* Problem statement: Quote the records in full and leave their pictures out.

* Material shown:

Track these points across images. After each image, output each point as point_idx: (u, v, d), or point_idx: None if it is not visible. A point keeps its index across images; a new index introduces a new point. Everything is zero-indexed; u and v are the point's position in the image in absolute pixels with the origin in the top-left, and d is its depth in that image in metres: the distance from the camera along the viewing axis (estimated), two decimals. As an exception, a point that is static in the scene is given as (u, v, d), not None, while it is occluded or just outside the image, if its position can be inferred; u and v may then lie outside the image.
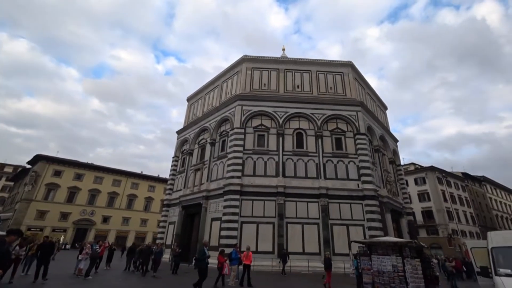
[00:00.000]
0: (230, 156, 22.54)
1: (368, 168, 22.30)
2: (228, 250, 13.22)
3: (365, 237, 19.21)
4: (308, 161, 22.78)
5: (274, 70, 27.08)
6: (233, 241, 18.48)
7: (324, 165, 22.65)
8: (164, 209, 28.97)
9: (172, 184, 29.94)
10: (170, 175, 30.93)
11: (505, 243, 7.39)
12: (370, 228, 20.00)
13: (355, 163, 22.82)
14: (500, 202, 59.58)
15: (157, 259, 13.93)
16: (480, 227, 47.13)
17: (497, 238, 7.80)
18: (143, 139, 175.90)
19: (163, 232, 27.26)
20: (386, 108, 36.31)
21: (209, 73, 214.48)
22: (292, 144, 23.43)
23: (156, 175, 57.26)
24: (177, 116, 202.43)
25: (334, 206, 20.92)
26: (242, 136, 23.23)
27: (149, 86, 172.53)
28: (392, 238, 12.83)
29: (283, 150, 23.01)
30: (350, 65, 27.95)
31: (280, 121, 23.95)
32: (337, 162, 22.92)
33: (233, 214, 20.06)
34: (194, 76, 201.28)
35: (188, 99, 35.06)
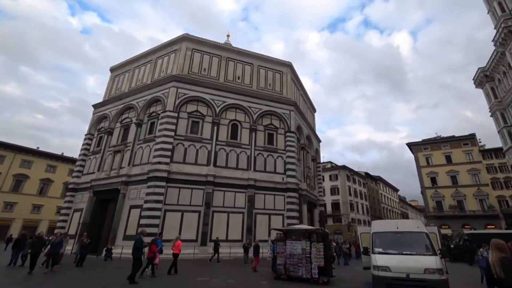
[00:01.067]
0: (159, 140, 20.89)
1: (293, 164, 24.44)
2: (147, 239, 12.34)
3: (283, 225, 21.15)
4: (240, 152, 23.30)
5: (216, 56, 26.26)
6: (154, 230, 17.47)
7: (255, 158, 23.60)
8: (68, 193, 24.76)
9: (82, 166, 25.81)
10: (80, 155, 26.53)
11: (381, 229, 9.16)
12: (288, 217, 22.14)
13: (282, 158, 24.64)
14: (387, 197, 75.34)
15: (55, 252, 11.79)
16: (371, 216, 58.46)
17: (377, 225, 9.58)
18: (43, 107, 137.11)
19: (65, 221, 23.36)
20: (315, 110, 40.31)
21: (142, 44, 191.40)
22: (227, 135, 23.47)
23: (59, 153, 47.78)
24: (95, 86, 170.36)
25: (259, 197, 22.18)
26: (175, 121, 21.83)
27: (57, 43, 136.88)
28: (304, 226, 14.59)
29: (217, 140, 22.80)
30: (289, 66, 29.67)
31: (217, 110, 23.57)
32: (267, 156, 24.26)
33: (157, 201, 18.83)
34: (122, 43, 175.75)
35: (112, 70, 30.54)
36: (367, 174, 64.68)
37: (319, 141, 38.19)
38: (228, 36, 34.03)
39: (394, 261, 7.59)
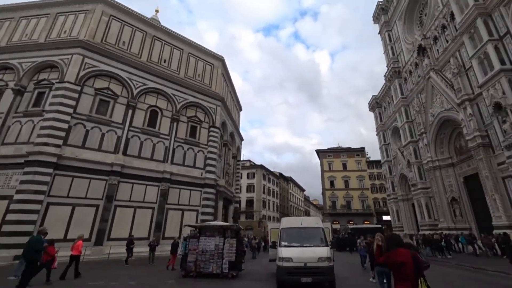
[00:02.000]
0: (49, 116, 16.57)
1: (214, 159, 24.08)
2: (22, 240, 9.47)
3: (197, 221, 20.49)
4: (158, 142, 21.23)
5: (140, 31, 23.08)
6: (30, 228, 13.77)
7: (174, 149, 22.00)
8: None
9: None
10: None
11: (288, 225, 9.98)
12: (203, 213, 21.62)
13: (204, 153, 23.92)
14: (295, 196, 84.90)
15: None
16: (280, 213, 64.45)
17: (285, 222, 10.38)
18: None
19: None
20: (241, 109, 41.17)
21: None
22: (144, 121, 20.96)
23: None
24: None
25: (174, 191, 20.78)
26: (76, 96, 17.82)
27: None
28: (219, 222, 14.50)
29: (130, 125, 20.02)
30: (222, 61, 29.15)
31: (135, 92, 20.72)
32: (188, 149, 23.05)
33: (37, 192, 14.83)
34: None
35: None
36: (280, 174, 71.00)
37: (241, 139, 39.22)
38: (157, 11, 30.68)
39: (296, 252, 8.45)
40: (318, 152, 60.36)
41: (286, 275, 8.19)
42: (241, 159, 42.39)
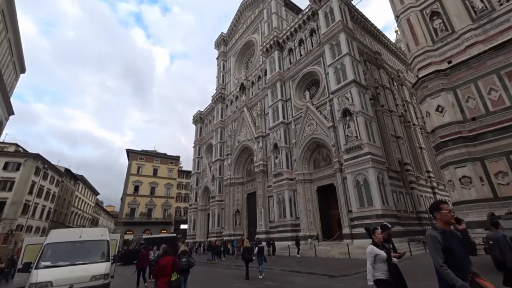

* Exercise result:
Track these points across images. After each image, output each point as point_idx: (u, v, d), or point_idx: None if it is not visible. A point keeps its index across images; a new index introduces a new point. Everything is zero-indexed; u and v are the point's position in the image in absolute pixels with the origin in the top-left, and d is its depth in that image in metres: the distance from the camera along the viewing axis (estimated), two decimals. As an exception, a point that is static in the scene is given as (u, v, d), not None, while it is occluded or just outside the image, if its position can be inferred; u and v may then lie outside the image.
[00:00.000]
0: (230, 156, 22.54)
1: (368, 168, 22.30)
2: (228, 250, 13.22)
3: (365, 237, 19.21)
4: (308, 161, 22.78)
5: (274, 70, 27.08)
6: (233, 241, 18.48)
7: (324, 165, 22.65)
8: (164, 209, 28.97)
9: (172, 184, 29.94)
10: (170, 175, 30.93)
11: (505, 243, 7.39)
12: (370, 228, 20.00)
13: (355, 163, 22.82)
14: (500, 202, 59.58)
15: (157, 259, 13.93)
16: (480, 227, 47.13)
17: (497, 238, 7.80)
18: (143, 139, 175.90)
19: (163, 232, 27.26)
20: (386, 108, 36.31)
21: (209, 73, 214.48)
22: (292, 144, 23.43)
23: (156, 175, 57.26)
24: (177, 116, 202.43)
25: (334, 206, 20.92)
26: (242, 136, 23.23)
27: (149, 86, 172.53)
28: (392, 238, 12.83)
29: (283, 150, 23.01)
30: (350, 65, 27.95)
31: (280, 121, 23.95)
32: (337, 162, 22.92)
33: (233, 214, 20.06)
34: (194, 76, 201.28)
35: (188, 99, 35.06)
[00:01.067]
0: (159, 140, 20.89)
1: (293, 164, 24.44)
2: (147, 239, 12.34)
3: (283, 225, 21.15)
4: (240, 152, 23.30)
5: (216, 56, 26.26)
6: (154, 230, 17.47)
7: (255, 158, 23.60)
8: (68, 193, 24.76)
9: (82, 166, 25.81)
10: (80, 155, 26.53)
11: (381, 229, 9.16)
12: (288, 217, 22.14)
13: (282, 158, 24.64)
14: (387, 197, 75.34)
15: (55, 252, 11.79)
16: (371, 216, 58.46)
17: (377, 225, 9.58)
18: (43, 107, 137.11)
19: (65, 221, 23.36)
20: (315, 110, 40.31)
21: (142, 44, 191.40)
22: (227, 135, 23.47)
23: (59, 153, 47.78)
24: (95, 86, 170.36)
25: (259, 197, 22.18)
26: (175, 121, 21.83)
27: (57, 43, 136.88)
28: (304, 226, 14.59)
29: (217, 140, 22.80)
30: (289, 66, 29.67)
31: (217, 110, 23.57)
32: (267, 156, 24.26)
33: (157, 201, 18.83)
34: (122, 43, 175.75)
35: (112, 70, 30.54)
36: (367, 174, 64.68)
37: (319, 141, 38.19)
38: (228, 36, 34.03)
39: (394, 261, 7.59)
[00:02.000]
0: (49, 116, 16.57)
1: (214, 159, 24.08)
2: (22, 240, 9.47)
3: (197, 221, 20.49)
4: (158, 142, 21.23)
5: (140, 31, 23.08)
6: (30, 228, 13.77)
7: (174, 149, 22.00)
8: None
9: None
10: None
11: (288, 225, 9.98)
12: (203, 213, 21.62)
13: (204, 153, 23.92)
14: (295, 196, 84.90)
15: None
16: (280, 213, 64.45)
17: (285, 222, 10.38)
18: None
19: None
20: (241, 109, 41.17)
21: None
22: (144, 121, 20.96)
23: None
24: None
25: (174, 191, 20.78)
26: (76, 96, 17.82)
27: None
28: (219, 222, 14.50)
29: (130, 125, 20.02)
30: (222, 61, 29.15)
31: (135, 92, 20.72)
32: (188, 149, 23.05)
33: (37, 192, 14.83)
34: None
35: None
36: (280, 174, 71.00)
37: (241, 139, 39.22)
38: (157, 11, 30.68)
39: (296, 252, 8.45)
40: (318, 152, 60.36)
41: (286, 275, 8.19)
42: (241, 159, 42.39)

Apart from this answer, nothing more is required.